Nasza Loteria SR - pasek na kartach artykułów

Od ponad dwóch lat mieszkają na gruzach

Helena Wysocka [email protected]
sxc.hu
Suwałki. Właściciele kamienicy wyłączyli lokatorom wodę i ogrzewanie

Od kilku tygodni lokatorzy prywatnej kamienicy nie mają wody ani ogrzewania.

Nie możemy korzystać z toalety, kąpać się ani zrobić prania - skarżą się ludzie. - Na dodatek jest przeraźliwie zimno. Właściciele budynku zarzucają lokatorom, że ci nie płacą czynszu. Jednocześnie nie odbierają pieniędzy z poczty.
Sprawą zajęła się prokuratura.

Nie pobierają pieniędzy
W kamienicy przy ulicy Waryńskiego 2 w Suwałkach, od kilkudziesięciu lat, mieszkają dwie starsze kobiety. Jedna z nich wychowuje 14-letnią wnuczkę. Problemy lokatorek rozpoczęły się trzy lata temu, gdy kamienica zmieniła właściciela.

- Poprzedni, w związku ze sprzedażą budynku, wypowiedział nam umowę najmu - opowiada Iwona Opanowicz, jedna z lokatorek. - Wielokrotnie prosiliśmy nowych właścicieli, by zawarli z nami kolejną umowę. Obiecywali, że to zrobią, ale dokumentów nie przynosili.

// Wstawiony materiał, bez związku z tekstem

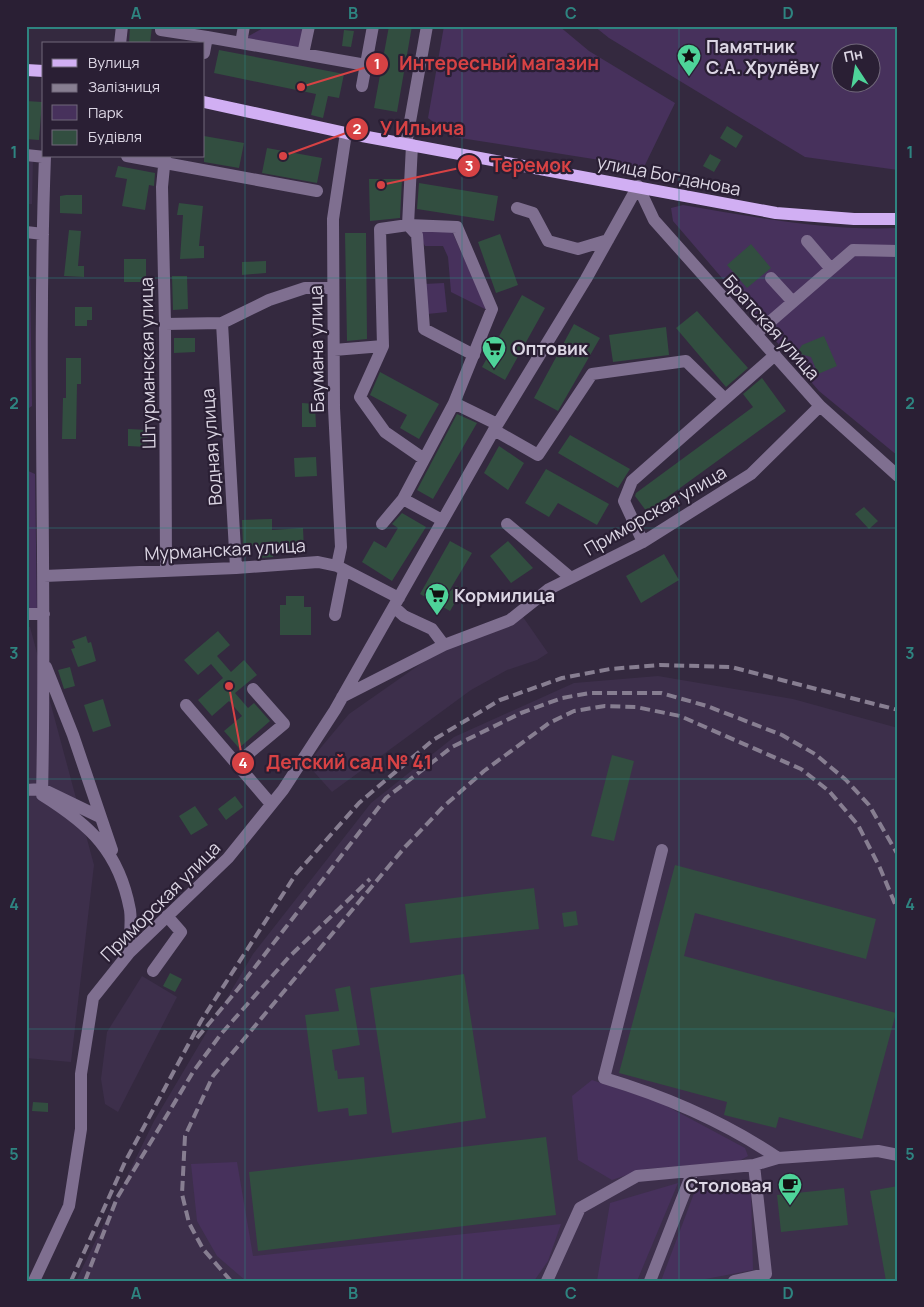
<svg xmlns="http://www.w3.org/2000/svg" width="924" height="1307" font-family="Manrope,sans-serif">
<style>
.built{fill:#3d2f4b}
.green{fill:#47315c;fill-rule:evenodd}
.building{fill:#324e40}
.lines{fill:none;stroke-linecap:round;stroke-linejoin:round}
.minor{stroke:#7f6f90;stroke-width:12}
.major{stroke:#d1aff3;stroke-width:12}
.rail{stroke:#877e91;stroke-width:4;stroke-dasharray:10 5;stroke-linecap:butt}
.grid{fill:none;stroke:#2e8480;stroke-width:1;stroke-opacity:0.55}
.labels{text-anchor:middle;dominant-baseline:central;stroke-width:4.5;stroke-linejoin:round;paint-order:stroke}
.poi-label{font-size:18px;font-weight:bold;fill:#dcd6e4;stroke:#2a1f34;text-anchor:start}
.street-label{font-size:18px;fill:#dcd6e4;stroke:#2a1f34}
.leader{fill:none;stroke:#d74244;stroke-width:2}
.callout-dot{fill:#d74244;stroke:#2a1f34;stroke-width:2}
.mark-label{font-size:15px;text-anchor:middle;font-weight:bold;fill:#fff}
.callout-label{font-size:19px;text-anchor:middle;font-weight:bold;fill:#d74244;stroke:#2a1f34;stroke-width:4.5;stroke-linejoin:round;paint-order:stroke}
.neatline{fill:none;stroke:#2e8480;stroke-width:2}
.grid-label{font-size:16px;text-anchor:middle;font-weight:bold;fill:#2e8480}
</style>
<rect width="100%" height="100%" fill="#34293f"/>
<!-- built -->
<path class="built" d="M26,157H33L32,204H26Z
M523,617L548,653L537,660L507,670L471,690L332,792L307,764L349,714L459,637Z
M26,627H30L94,865L71,1062L26,1058Z
M658,676L793,699L898,728V1281H76L154,1121L253,954L371,803L454,737L574,683Z
M142,976L177,997L118,1112L105,1104L101,1079L107,1032Z"/>
<!-- green -->
<path class="green" d="M267,26H307L301,51L245,38Z
M444,26H559L589,51L675,103L644,167L454,137L428,118Z
M594,26H898V170L805,157L609,38ZM842,52H872V82H842Z
M683,205C754,217 825,231 898,228V456L819,391L673,221L671,208Z
M415,228L451,229L487,310L451,292L448,257L443,246H425Z
M26,275L30,276L32,406L26,410Z
M444,283L447,312L427,314L424,284Z
M26,470L35,474L37,613H28Z
M592,1080L659,1102L745,1148L748,1156L739,1161L645,1169L612,1180L578,1160L572,1096Z
M237,1162L253,1256L561,1224L548,1261L534,1281H246L217,1256L197,1221L191,1164Z
M678,1183L637,1281H597L610,1203Z
M737,1185L751,1193L753,1270L695,1281H661L696,1188Z"/>
<!-- building -->
<path class="building" d="M152,26L150,44H129L130,26Z
M389,26H412L397,112L374,108Z
M344,30L354,31L351,47L342,46Z
M219,50L344,74L339,98L328,96L323,118L311,115L316,94L214,73Z
M26,101L42,102L39,140L26,139Z
M727,126L743,136L736,148L720,138Z
M204,136L244,143L239,168L204,162Z
M267,148L322,158L317,183L262,173Z
M710,154L721,160L714,172L703,166Z
M118,166L155,173L154,186L149,185L145,210L122,206L127,179L115,177Z
M369,179H402L400,218L370,221Z
M419,183L498,196L494,221L417,209Z
M66,195H82V214L60,213V196Z
M179,203L203,206L199,246H204V258L180,259L183,215H177Z
M69,230L81,231L78,266H84V277L64,276Z
M345,233H366L367,339L347,341Z
M500,234L518,285L496,293L478,242Z
M751,244L771,268L747,288L727,265Z
M124,259H146V282H124Z
M266,261V273L242,275V262Z
M172,276H187L188,309L173,310Z
M522,295L545,308L505,380L482,367Z
M75,307H92V320H87V326H75Z
M697,311L748,368L726,387L676,328Z
M574,324L600,338L558,411L534,398Z
M666,327L669,355L613,362L609,335Z
M824,336L837,366L818,374L811,357L797,353L802,345Z
M174,338H195V352L174,353Z
M66,358H81V384H77L76,439H62L63,398H66Z
M380,372L439,404L419,439L400,428L407,415L370,395Z
M762,378L786,411L647,512L635,496L636,493L753,407L743,394Z
M302,403L315,404L316,427H302Z
M457,414L477,423L433,499L417,490Z
M128,429L148,430L147,447L128,446Z
M570,435L630,469L618,488L558,453Z
M499,446L524,463L508,490L484,473Z
M316,457L317,476L295,477L294,458Z
M546,469L609,504L597,525L558,503L549,517L525,503Z
M864,507L878,521L869,529L855,514Z
M402,513L426,527L392,581L362,562L374,541L386,548L398,528L392,524Z
M272,519V530L303,528L304,550L273,552V557L259,558V545L243,546L242,520Z
M450,541L472,553L448,593L456,586L463,589L450,611L420,594Z
M508,541L533,568L511,583L490,556Z
M664,554L679,580L641,603L626,576Z
M286,596H304V607H311V635H280V605H286Z
M218,631L230,645L217,656L231,672L244,660L257,675L235,693L248,708L254,703L270,721L239,748L224,731L242,716L229,701L212,716L198,700L223,678L211,664L198,675L184,660Z
M86,636L88,643L91,642L96,661L78,667L71,649L75,648L72,641Z
M70,667L75,686L64,689L58,670Z
M103,699L111,726L93,732L84,705Z
M612,755L634,761L614,841L591,836Z
M235,796L243,807L226,820L218,809Z
M195,806L208,825L191,835L179,816Z
M675,865L876,919L866,959L695,913L684,956L896,1013L862,1139L779,1117L776,1128L724,1115L727,1102L619,1073Z
M534,888L539,929L410,943L405,904Z
M576,911L578,925L564,927L562,913Z
M170,973L182,979L175,992L163,986Z
M464,974L486,1118L392,1133L370,988Z
M350,986L360,1045L332,1050L335,1071L337,1070L338,1079L364,1077L367,1114L349,1116L348,1108L318,1112L305,1015L339,1011L335,989Z
M33,1102L48,1103V1112L32,1111Z
M546,1137L556,1215L258,1251L249,1172Z
M898,1186V1281H886L870,1191Z
M844,1188L848,1225L781,1232L777,1195Z"/>
<g class="lines">
<!-- minor -->
<path class="minor" d="M161,26V30L207,37
M241,43L244,26
M120,44L122,26
M204,53L207,37L366,65
M303,54L309,26
M362,86L373,26
M406,144L427,26
M26,155L45,157
M45,156C37,369 47,582 42,795C90,825 119,851 130,910C132,924 129,939 129,953
M127,156L317,191
M165,156L162,187L165,324L166,569
M638,186L654,220L820,406L898,476
M517,208L533,213L548,241L578,249L608,240
M408,225L457,227L492,309L454,403
M408,225L417,235L424,329L474,355
M26,232L43,234
M807,241L831,269
M771,278L793,302
M222,323L269,300L305,288H333
M165,324L222,323L236,568
M756,334L853,250L898,251
M383,346L380,229L408,225L412,145
M334,350L383,346L360,397L385,432L424,459
M494,430L538,455L592,374L686,361L725,399
M403,499L442,520
M382,524L403,499L454,403L497,424
M507,524L571,578
M643,542L624,501L632,481L775,355
M337,566L341,547L334,408L333,219L346,133
M44,576L236,568L318,562L337,566L399,598
M394,607L404,616L432,629L444,645L510,620L549,589L643,542L751,474L820,406
M26,614H44
M335,615L344,570
M46,667L73,735L112,850
M342,697L444,645
M186,705L271,804
M236,764L284,724L253,689
M26,790L42,789L100,817
M662,850L604,1078C664,1096 725,1122 778,1158
M153,971L181,932L167,916
M34,1281L69,1206L81,1129V1074L93,998L129,953L228,858L283,790L335,710L494,430L586,279L638,186
M547,1281L580,1208L637,1176L754,1165L778,1158L878,1151L898,1155
M650,1281L693,1171
M734,1281L766,1274L754,1165"/>
<!-- major -->
<path class="major" d="M26,70L44,71
M204,102L346,133L776,213L854,219H898"/>
<!-- rail -->
<path class="rail" d="M197,1038L238,989L386,798L452,747L521,713L562,698L590,693H661L707,706L782,735L815,754L846,780L869,805L898,855
M71,1281L125,1162L201,1021L296,874L359,803L433,740L500,700L562,678L610,669L660,665L731,667L898,710
M85,1281L117,1198L193,1072L221,1034L289,957L370,879
M231,1281L203,1249L189,1223L182,1194L185,1136L213,1076L405,847L443,807L484,771L549,723L574,711L605,706L636,707L680,716L801,769L829,791L858,825L880,868L898,911"/>
</g>
<!-- grid -->
<path class="grid" d="M245,26V1281M462,26V1281M679,26V1281M26,278H898M26,528H898M26,779H898M26,1029H898"/>
<!-- icons -->
<defs>
<symbol id="sight-pin" viewBox="-11 -11 22 30"><path d="M0 17L-7.5 6A9.5 9.5 0 1 1 7.5 6Z" fill="#4ed399" stroke="#2a1f34"/><path d="M0-6L1.8-2.2L6-1.7L2.9 1.2L3.7 5.4L0 3.3L-3.7 5.4L-2.9 1.2L-6-1.7L-1.8-2.2Z" fill="#111"/></symbol>
<symbol id="supermarket-pin" viewBox="-11 -11 22 30"><path d="M0 17L-7.5 6A9.5 9.5 0 1 1 7.5 6Z" fill="#4ed399" stroke="#2a1f34"/><path d="M-6-5.5h2.5l.6 2H6L4.5 2H-2.5L-4.4-4H-6ZM-1.5 3.2a1.3 1.3 0 1 0 .1 0ZM3 3.2a1.3 1.3 0 1 0 .1 0Z" fill="#111"/></symbol>
<symbol id="cafe-pin" viewBox="-11 -11 22 30"><path d="M0 17L-7.5 6A9.5 9.5 0 1 1 7.5 6Z" fill="#4ed399" stroke="#2a1f34"/><path d="M-5.5-4.5H6V0H3Q3 3.5 0 3.5H-2.5Q-5.5 3.5-5.5 0ZM3-3.2v2h1.7v-2ZM-6 4.5H4V6H-6Z" fill="#111"/></symbol>
</defs>
<g fill-rule="evenodd">
<use href="#sight-pin" x="675" y="42" width="28" height="38"/>
<use href="#supermarket-pin" x="480" y="334" width="28" height="38"/>
<use href="#supermarket-pin" x="423" y="581" width="28" height="38"/>
<use href="#cafe-pin" x="776" y="1171" width="28" height="38"/>
</g>
<g class="labels">
<!-- poi labels -->
<g class="poi-label">
<text x="706" y="46">Памятник<tspan x="706" dy="21">С.А. Хрулёву</tspan></text>
<text x="512" y="348">Оптовик</text>
<text x="454" y="595">Кормилица</text>
<text x="772" y="1185" text-anchor="end">Столовая</text>
</g>
<!-- street labels -->
<g class="street-label">
<text transform="translate(669 175) rotate(11)">улица Богданова</text>
<text transform="translate(772 327) rotate(48)">Братская улица</text>
<text transform="translate(316 349) rotate(-91)">Баумана улица</text>
<text transform="translate(147 363) rotate(-91)">Штурманская улица</text>
<text transform="translate(211 447) rotate(-94)">Водная улица</text>
<text transform="translate(655 510) rotate(-30)">Приморская улица</text>
<text transform="translate(225 549) rotate(-3)">Мурманская улица</text>
<text transform="translate(160 901) rotate(-45)">Приморская улица</text>
</g>
</g>
<!-- callouts -->
<path class="leader" d="M301 87L377 64M283 156L357 129M381 185L469 166M229 686L243 763"/>
<g class="callout-dot">
<circle cx="301" cy="87" r="5"/>
<circle cx="283" cy="156" r="5"/>
<circle cx="381" cy="185" r="5"/>
<circle cx="229" cy="686" r="5"/>
<circle cx="377" cy="64" r="12"/>
<circle cx="357" cy="129" r="12"/>
<circle cx="469" cy="166" r="12"/>
<circle cx="243" cy="763" r="12"/>
</g>
<g class="mark-label">
<text x="377" y="69">1</text>
<text x="357" y="134">2</text>
<text x="469" y="171">3</text>
<text x="243" y="768">4</text>
</g>
<g class="callout-label">
<text x="499" y="70">Интересный магазин</text>
<text x="422" y="135">У Ильича</text>
<text x="531" y="172">Теремок</text>
<text x="349" y="769">Детский сад № 41</text>
</g>
<!-- border -->
<rect width="924" height="1307" fill="none" stroke="#2a1f34" stroke-width="55"/>
<!-- legend -->
<rect x="42" y="42" width="162" height="115" fill="#2a1f34" stroke="#71687a"/>
<rect x="52" y="59" width="25" height="8" fill="#d1aff3" stroke="#71687a"/>
<text x="88" y="68" font-size="15" fill="#dcd6e4">Вулиця</text>
<rect x="52" y="84" width="25" height="8" fill="#877e91" stroke="#71687a"/>
<text x="88" y="92" font-size="15" fill="#dcd6e4">Залізниця</text>
<rect x="52" y="105" width="25" height="15" fill="#47315c" stroke="#71687a"/>
<text x="88" y="118" font-size="15" fill="#dcd6e4">Парк</text>
<rect x="52" y="130" width="25" height="15" fill="#324e40" stroke="#71687a"/>
<text x="88" y="142" font-size="15" fill="#dcd6e4">Будівля</text>
<!-- north arrow -->
<g transform="translate(856 68) rotate(348)"><circle r="24" fill="#2a1f34" stroke="#71687a"/>
<path d="M0-4L9 19L0 12L-9 19Z" fill="#4ed399"/>
<text y="-8" font-size="14" font-weight="bold" text-anchor="middle" fill="#dcd6e4">Пн</text>
</g>
<rect x="28" y="28" width="868" height="1252" class="neatline"/>
<g class="grid-label">
<text x="136" y="19">A</text>
<text x="353" y="19">B</text>
<text x="571" y="19">C</text>
<text x="788" y="19">D</text>
<text x="14" y="158">1</text>
<text x="910" y="158">1</text>
<text x="14" y="409">2</text>
<text x="910" y="409">2</text>
<text x="14" y="659">3</text>
<text x="910" y="659">3</text>
<text x="14" y="910">4</text>
<text x="910" y="910">4</text>
<text x="14" y="1160">5</text>
<text x="910" y="1160">5</text>
<text x="136" y="1299">A</text>
<text x="353" y="1299">B</text>
<text x="571" y="1299">C</text>
<text x="788" y="1299">D</text>
</g>
</svg>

Zwłokę, jak twierdzą kobiety, tłumaczyli tym, że w budynku rozpoczął się remont.
- Kują, murują i przebudowują - dodają kobiety. - Od ponad dwóch lat mieszkamy na gruzach.
W marcu tego roku prawnik właścicieli poinformował lokatorki, że mają blisko dziesięć tysięcy zł zaległości z tytułu czynszu. I zażądał, by całą kwotę spłaciły w ciągu miesiąca. Zagroził, że jeśli tak się nie stanie, to wystąpi do sądu o eksmisję.

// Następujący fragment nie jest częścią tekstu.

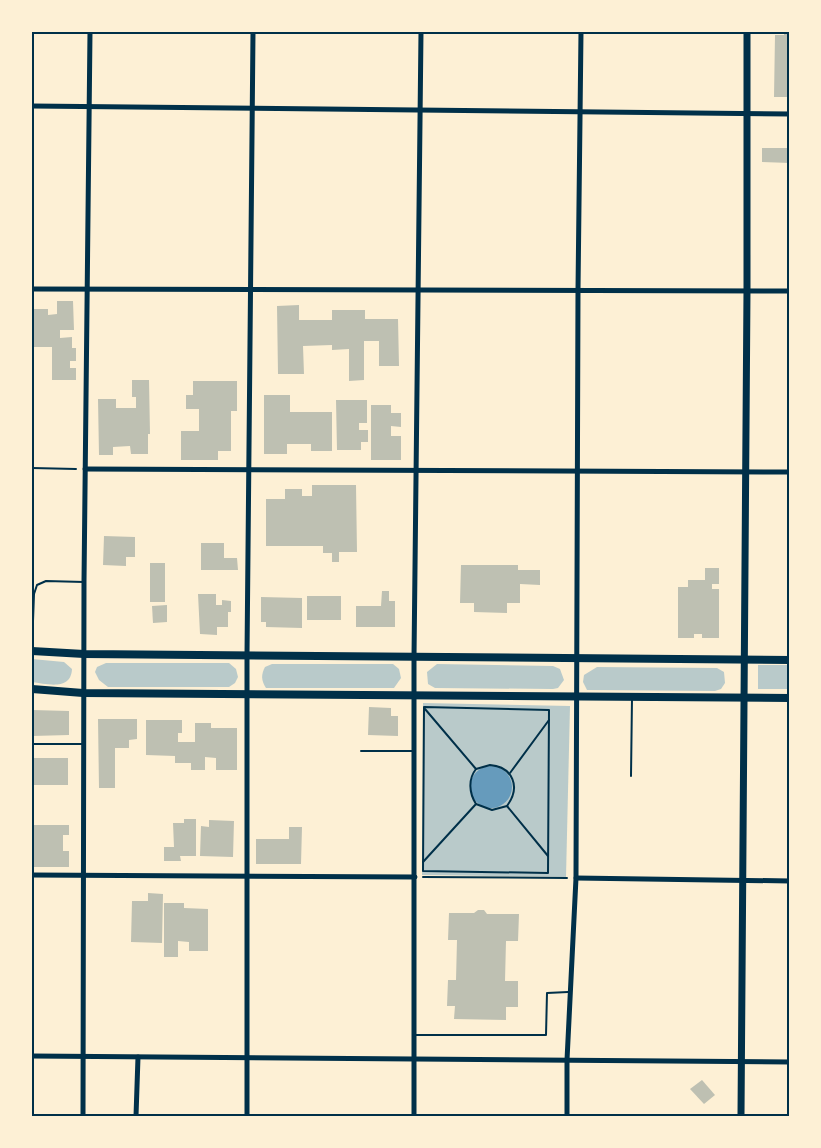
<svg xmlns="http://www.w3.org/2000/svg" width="821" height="1148" viewBox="0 0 821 1148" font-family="'Roboto Condensed',sans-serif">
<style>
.green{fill:#b9caca}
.water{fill:#669bbc}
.building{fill:#bec0b2}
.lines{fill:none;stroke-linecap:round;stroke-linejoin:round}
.path{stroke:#003049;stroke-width:2}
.service{stroke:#003049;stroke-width:2}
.minor{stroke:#003049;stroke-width:5}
.tertiary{stroke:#003049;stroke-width:7}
.primary{stroke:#003049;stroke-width:8}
.neatline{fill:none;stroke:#003049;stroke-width:2}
</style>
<rect width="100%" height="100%" fill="#fdf0d5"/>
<g class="green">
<path d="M32,659l32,3 8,7c-1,22 -25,15 -40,13z"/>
<polygon points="106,663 229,663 236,669 238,677 235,683 229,687 108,687 99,680 95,672 97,667"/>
<path d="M272,664h121l6,5 2,9 -7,10h-128c-5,-8 -5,-13 -1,-21z"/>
<polygon points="437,664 553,666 560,669 564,680 558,688 553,689 435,688 428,684 427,672"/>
<rect x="758" y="665" width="31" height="24"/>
<polygon points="597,667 717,668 724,672 725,683 721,689 715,691 587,690 583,682 584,675"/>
<polygon points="423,703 570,706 566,877 422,875"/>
</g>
<circle class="water" cx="491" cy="787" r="21"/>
<g class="building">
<polygon points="784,32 790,32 790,97 774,97 775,35 784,35"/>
<polygon points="762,148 790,148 790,163 762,162"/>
<polygon points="57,301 73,301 74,330 60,330 60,338 72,337 72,348 76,348 76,361 70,361 70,368 76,368 76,380 52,380 52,347 32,347 32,309 48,309 48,315 57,314"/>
<polygon points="299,305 299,320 332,320 332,310 365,310 365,319 398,319 399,366 379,366 379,341 364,341 364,380 349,381 349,349 332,350 332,345 303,346 304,374 278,374 277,306"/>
<polygon points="132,380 149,380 150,434 148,434 148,454 131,454 130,446 113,447 113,455 99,455 98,399 116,399 116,408 136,408 136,397 132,397"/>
<polygon points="193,381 237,381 237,411 231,411 231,451 218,451 218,460 181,460 181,431 199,431 199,409 186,409 186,395 193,395"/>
<polygon points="264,395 290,395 290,412 332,412 332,451 311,451 311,444 287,444 287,454 264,454"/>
<polygon points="336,400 367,400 367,423 359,423 359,430 368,430 368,442 361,442 361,450 337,450"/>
<polygon points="371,405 391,405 391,413 401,413 401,427 391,426 391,436 401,436 401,460 371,460"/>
<polygon points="312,485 356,485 357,552 339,552 339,562 332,562 332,553 323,553 323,546 266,546 266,499 285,499 285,489 302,489 302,496 312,496"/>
<polygon points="104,536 135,537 135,557 126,557 126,566 103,565"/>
<polygon points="201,543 224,543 224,558 237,558 238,570 201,570"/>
<rect x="150" y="563" width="15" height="39"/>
<polygon points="461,565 518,565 518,570 540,570 540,585 520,584 520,603 507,603 507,613 474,612 474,603 460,603"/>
<polygon points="705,568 719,568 719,584 712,584 712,589 719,589 719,638 702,638 702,634 694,634 694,638 678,638 678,587 688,587 688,580 705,580"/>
<polygon points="382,591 389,591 389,601 395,601 395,627 356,627 356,606 381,606"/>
<polygon points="198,594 216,594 216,605 222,605 222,600 231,601 231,612 228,612 228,627 217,627 217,635 200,634"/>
<rect x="307" y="596" width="34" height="24"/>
<polygon points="261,597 302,598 302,628 266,627 266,622 261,622"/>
<polygon points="167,605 167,622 153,623 152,606"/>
<polygon points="369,707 391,708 391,716 398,716 398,736 368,735"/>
<polygon points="32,710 69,711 69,735 32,736"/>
<polygon points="98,719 137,719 137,739 129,740 129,748 115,748 115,788 99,788"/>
<polygon points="146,720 182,720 182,733 178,733 178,742 195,742 195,723 211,723 211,728 237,728 237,770 216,770 216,758 205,757 205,770 191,770 191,763 175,763 175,756 146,755"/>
<rect x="32" y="758" width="36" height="27"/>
<polygon points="184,819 196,819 196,856 180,856 181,861 164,861 164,847 174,847 173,823 184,823"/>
<polygon points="209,820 234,821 233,857 200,856 201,826 209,827"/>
<polygon points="32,825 69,825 69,835 63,835 63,851 69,851 69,867 32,867"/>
<polygon points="289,827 302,827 301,864 256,864 256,839 289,839"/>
<polygon points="148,893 163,894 162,943 131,942 132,901 148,901"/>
<polygon points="164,903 184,903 184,908 208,909 208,951 189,951 189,942 178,941 178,957 164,957"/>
<polygon points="478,910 484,910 487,914 519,914 518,941 506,941 505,981 518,981 518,1007 506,1007 506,1020 454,1019 455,1006 447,1006 448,980 456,980 457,940 448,940 449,913 474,913"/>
<polygon points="702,1080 715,1095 704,1104 690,1089"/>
</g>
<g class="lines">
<g class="path">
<polyline points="32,468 76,469"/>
<polygon points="424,707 549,710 548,873 423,871"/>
<polyline points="425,709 476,769"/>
<path d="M490,765c23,2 31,22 17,41l-15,4 -16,-6c-7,-11 -8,-25 0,-35z"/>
<polyline points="510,773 549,720"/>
<polyline points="507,806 548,856"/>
<polyline points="423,862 476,804"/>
<polyline points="423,877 567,878"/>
</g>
<g class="service">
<polyline points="32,648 34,594 37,585 46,581 84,582"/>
<polyline points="32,744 83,744"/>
<polyline points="361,751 412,751"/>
<polyline points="631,776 632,698"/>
<polyline points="414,1035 546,1035 547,993 568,992"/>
</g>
<g class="minor">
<polyline points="32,106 790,114"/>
<polyline points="32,289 790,291"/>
<polyline points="85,469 790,472"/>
<polyline points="32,875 415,877"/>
<polyline points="576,878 790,881"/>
<polyline points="32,1056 790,1062"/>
<polyline points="83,1116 84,582 90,32"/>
<polyline points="136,1116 138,1057"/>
<polyline points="247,1116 247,655 253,32"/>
<polyline points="414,1116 414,657 421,32"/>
<polyline points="567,1116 567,1060 576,878 578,290 581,32"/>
</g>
<polyline class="tertiary" points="741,1116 747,290 747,32"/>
<g class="primary">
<polyline points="32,651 84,654 790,660"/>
<polyline points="32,689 83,693 790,698"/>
</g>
</g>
<rect width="821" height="1148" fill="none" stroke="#fdf0d5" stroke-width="66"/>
<rect x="33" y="33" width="755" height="1082" class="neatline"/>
</svg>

Kilka dni później lokatorki, na adres prawnika, wysłały kilkaset złotych tytułem czynszu za ostatni miesiąc.
- Była to kwota orientacyjna, ponieważ wciąż nie mamy umów - tłumaczą lokatorki. - Pieniądze zostały odesłane, ale, kilka dni później dostałyśmy adresy właścicieli.

Próbowały, za pośrednictwem poczty, przekazać czynsz należny za dwa ostatnie miesiące, ale właściciele nie podjęli pieniędzy. Natomiast kilka tygodni temu wyłączyli w budynku wodę oraz centralne ogrzewanie. Wczoraj temperatura w mieszkaniach wynosiła... 6 stopni C.

Odkręci wodę, jak zapłacą
Kobiety zwróciły się o pomoc do prezydenta miasta. Ten odmówił.
- Gdyby właściciel wyburzał tę kamienicę, to musielibyśmy zapewnić mieszkania - precyzuje Marian Luto, dyrektor ZBM. - W tym przypadku taki obowiązek spoczywa na posiadaczu nieruchomości.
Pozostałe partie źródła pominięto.